I’m wishing that I’d been more diligent before now. I wish that I had sat down with Mom and Dad and gone spelunking through those drawers with a video camera recording them placing their hands on photos and letting their memory retrace time back to when whatever was pictured occurred, and why it mattered enough to have kept it in the drawer.

Needless to say, we finally got things done and Mom moved. She’s thrilled with where she is, as are we. And, what we didn’t move into her studio apartment, from dishes to furniture to framed pictures and knick knacks, we were able to parse through and divide amongst the family without quarrel, leaving everyone happy with the process, comforted in the notion that we each carry on with keepsakes which stir memories of our family now in our own homes. 

In between the end of moving Mom and now we’ve been West Palm Beach to play golf with brother Lin, and traveled to Portland twice to visit our son, Clark, his wife, Sarah, and our granddaughter, Hazel. Our last visit was to celebrate Hazel’s first birthday. 

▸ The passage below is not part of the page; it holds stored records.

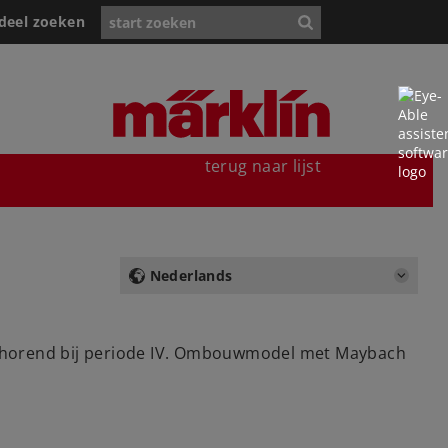
deel zoeken
terug naar lijst
Nederlands
behorend bij periode IV. Ombouwmodel met Maybach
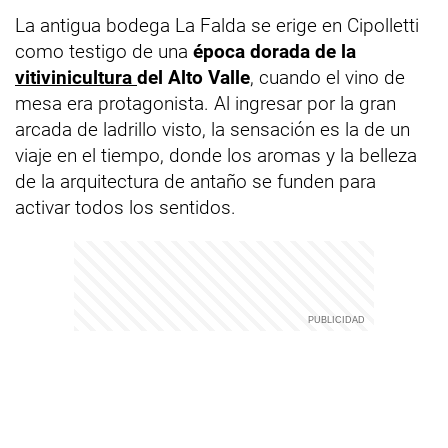
La antigua bodega La Falda se erige en Cipolletti
como testigo de una
época dorada de la
vitivinicultura
del Alto Valle
, cuando el vino de
mesa era protagonista. Al ingresar por la gran
arcada de ladrillo visto, la sensación es la de un
viaje en el tiempo, donde los aromas y la belleza
de la arquitectura de antaño se funden para
activar todos los sentidos.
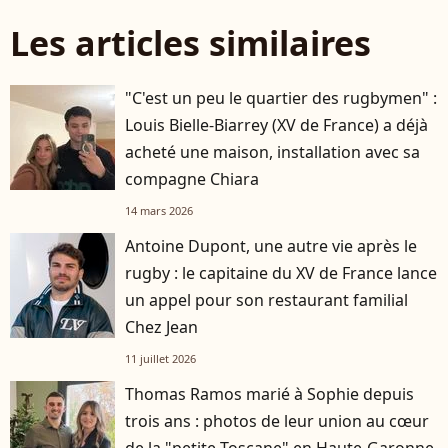
Les articles similaires
"C'est un peu le quartier des rugbymen" :
Louis Bielle-Biarrey (XV de France) a déjà
acheté une maison, installation avec sa
compagne Chiara
14 mars 2026
Antoine Dupont, une autre vie après le
rugby : le capitaine du XV de France lance
un appel pour son restaurant familial
Chez Jean
11 juillet 2026
Thomas Ramos marié à Sophie depuis
trois ans : photos de leur union au cœur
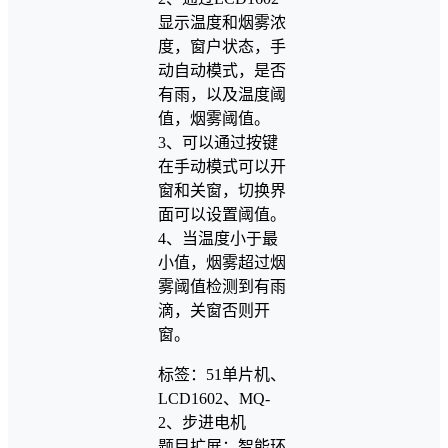
显示温度和烟雾浓
度，窗户状态，手
动自动模式，是否
有雨，以及温度阈
值，烟雾阈值。
3、可以通过按键
在手动模式可以开
窗和关窗，切换界
面可以设置阈值。
4、当温度小于最
小值，烟雾超过烟
雾阈值检测到有雨
滴，关窗否则开
窗。
标签：51单片机、
LCD1602、MQ-
2、步进电机
题目扩展：智能环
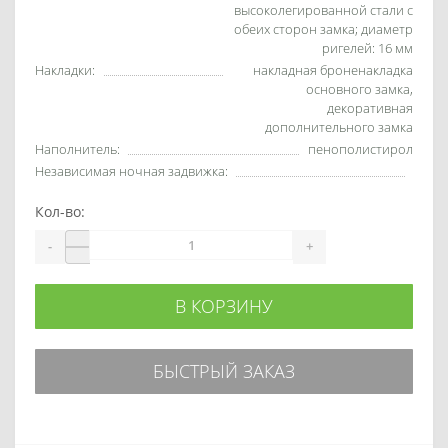
высоколегированной стали с
обеих сторон замка; диаметр
ригелей: 16 мм
Накладки:
накладная броненакладка
основного замка,
декоративная
дополнительного замка
Наполнитель:
пенополистирол
Независимая ночная задвижка:
Кол-во:
-
+
В КОРЗИНУ
БЫСТРЫЙ ЗАКАЗ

I’ve traveled back and forth to Durham to see Mom, once while Julie was golfing Phoenix, again to attend my Durham High School 50th Reunion and recently to see John Hiatt perform at the historic Carolina Theatre in downtown Durham. 

We just returned from our annual Riley family gathering at Beech Mountain, NC over the Labor Day weekend. This year, with 19 family members attending, we paid special tribute to our Dad by celebrating the 100th anniversary of his birth. He was born on September 7, 1922. We sang a rousing ditty of “Hooray for Homer!” It’s an inside Riley tribute that Dad “composed” as an add on to the “Happy Birthday” song. You had to be there to understand but take it from me, it’s a declaration of love and acknowledgement that Dad’s memory lives in each one of us.  

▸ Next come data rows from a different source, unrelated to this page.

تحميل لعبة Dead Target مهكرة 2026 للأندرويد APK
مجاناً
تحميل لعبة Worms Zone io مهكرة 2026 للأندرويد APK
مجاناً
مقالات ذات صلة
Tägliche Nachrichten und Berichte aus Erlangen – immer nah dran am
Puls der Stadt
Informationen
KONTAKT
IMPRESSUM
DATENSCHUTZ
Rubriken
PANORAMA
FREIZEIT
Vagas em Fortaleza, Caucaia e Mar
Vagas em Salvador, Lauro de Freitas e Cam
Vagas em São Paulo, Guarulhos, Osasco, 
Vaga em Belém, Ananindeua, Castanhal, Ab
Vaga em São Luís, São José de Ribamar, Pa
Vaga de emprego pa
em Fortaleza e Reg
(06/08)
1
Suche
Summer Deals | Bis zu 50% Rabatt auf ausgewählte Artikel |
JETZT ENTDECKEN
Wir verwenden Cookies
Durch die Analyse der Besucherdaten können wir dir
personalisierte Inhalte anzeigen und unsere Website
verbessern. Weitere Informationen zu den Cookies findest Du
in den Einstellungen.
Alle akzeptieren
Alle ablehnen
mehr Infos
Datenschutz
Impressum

As the world pushes forward quickly there’s at least another 30 days of travel ahead that will keep this year moving at light speed the majority of which is another trip to Portland. This time, we’re going out to meet, kiss, cuddle and hold our newest Riley, Celia Martha, for the very first time. Of course, we’ll dance and clap and play with Hazel and hang with Clark and Sarah.

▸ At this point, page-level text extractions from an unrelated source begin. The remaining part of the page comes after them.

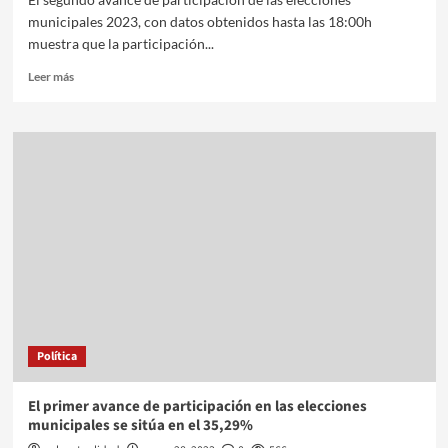
municipales 2023, con datos obtenidos hasta las 18:00h
muestra que la participación...
Leer más
Política
El primer avance de participación en las elecciones
municipales se sitúa en el 35,29%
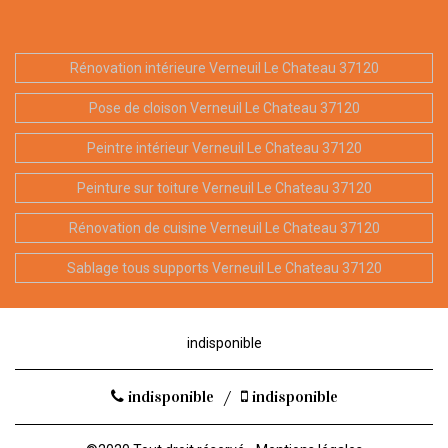
Rénovation intérieure Verneuil Le Chateau 37120
Pose de cloison Verneuil Le Chateau 37120
Peintre intérieur Verneuil Le Chateau 37120
Peinture sur toiture Verneuil Le Chateau 37120
Rénovation de cuisine Verneuil Le Chateau 37120
Sablage tous supports Verneuil Le Chateau 37120
indisponible
indisponible
/
indisponible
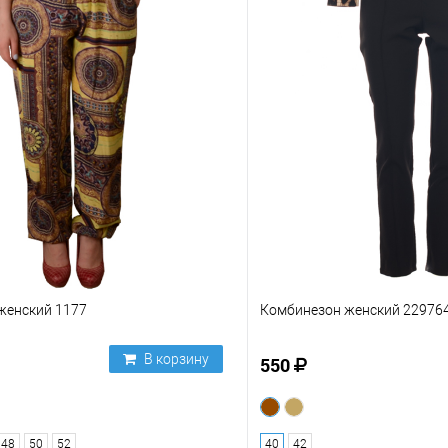
женский 1177
Комбинезон женский 22976
В корзину
550
48
50
52
40
42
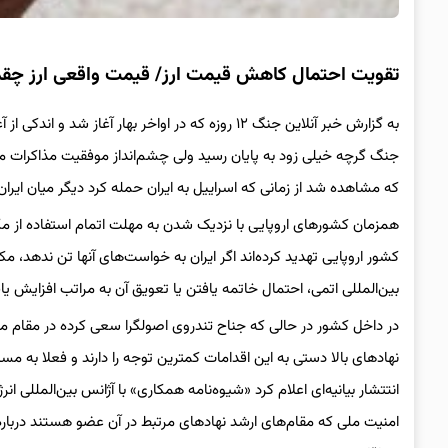
تقویت احتمال کاهش قیمت ارز/ قیمت واقعی ارز چق
به گزارش خبر آنلاین جنگ ۱۲ روزه که در اواخر بهار آغا
جنگ گرچه خیلی زود به پایان رسید ولی چشم‌انداز موفقیت مذاکرات می
که مشاهده شد از زمانی که اسراییل به ایران حمله کرد دیگر میان ای
همزمان کشورهای اروپایی با نزدیک شدن به مهلت اتمام استفاده از مک
کشور اروپایی تهدید کرده‌اند اگر ایران به خواست‌های آنها تن ندهد، مکا
بین‌المللی اتمی، احتمال خاتمه‌ یافتن یا تعویق آن به مراتب افزایش ی
در داخل کشور در حالی که جناح تندروی اصولگرا سعی کرده در مقام منت
نهادهای بالا دستی به این اقدامات کمترین توجه را دارند و فعلا به مس
انتتشار بیانیه‌ای اعلام کرد «شیوه‌نامه همکاری» با آژانس بین‌المللی
امنیت ملی که مقام‌های ارشد نهادهای مرتبط در آن عضو هستند درباره بر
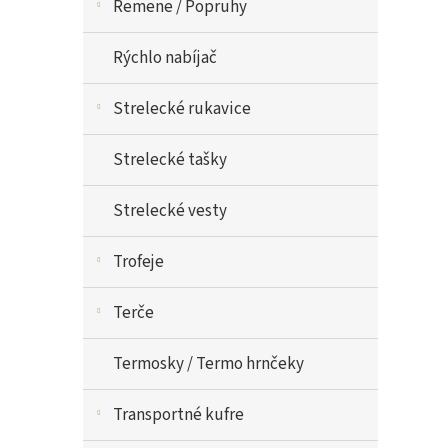
Remene / Popruhy
Rýchlo nabíjač
Strelecké rukavice
Strelecké tašky
Strelecké vesty
Trofeje
Terče
Termosky / Termo hrnčeky
Transportné kufre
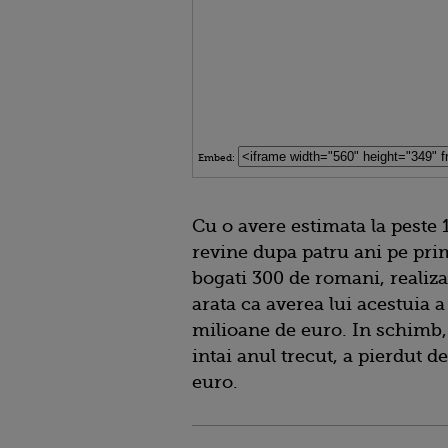
Embed:
Cu o avere estimata la peste 
revine dupa patru ani pe pri
bogati 300 de romani, realizat
arata ca averea lui acestuia 
milioane de euro. In schimb,
intai anul trecut, a pierdut 
euro.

We’ll gather again in for Mom’s 99th birthday, and then, of course, Christmas. More to do. More to document.

Looking back through the post, I see that I’ve drilled down pretty hard to make my point that the year has been busy, fast and more meaningful than I’ve yet realized. I’m doing my best to live it at its fullest and peel off things to nurture and memorialize and cajole for meaning. Thanks for letting me work this out in the open. Thanks for caring enough to read this far and maybe think about your own self and your own memories.

By the way, that butler’s secretary now resides in our home in Atlanta. It is a treasure full of trove.  

Admittedly, I have over-promised myself to keep the “dig” going. There are so many stories lying in wait in each drawer whispering to me. They took a lifetime to build up and could occupy another lifetime of curating. But isn’t that living in the moment when you’re traveling back in time and unearthing the moments of the past and other people’s lives? I think so.

The bottom drawer is calling.

4 thoughts on “A Treasure Full of Trove

  1. Well said, Steve. I can relate to all your comments. Every day when I have to deal with “papers,” I find myself wishing that I had worked out a
    better plan for organizing. Be glad you are doing so well already; don’t
    wait till you are old, for it is then too late! Dottie O.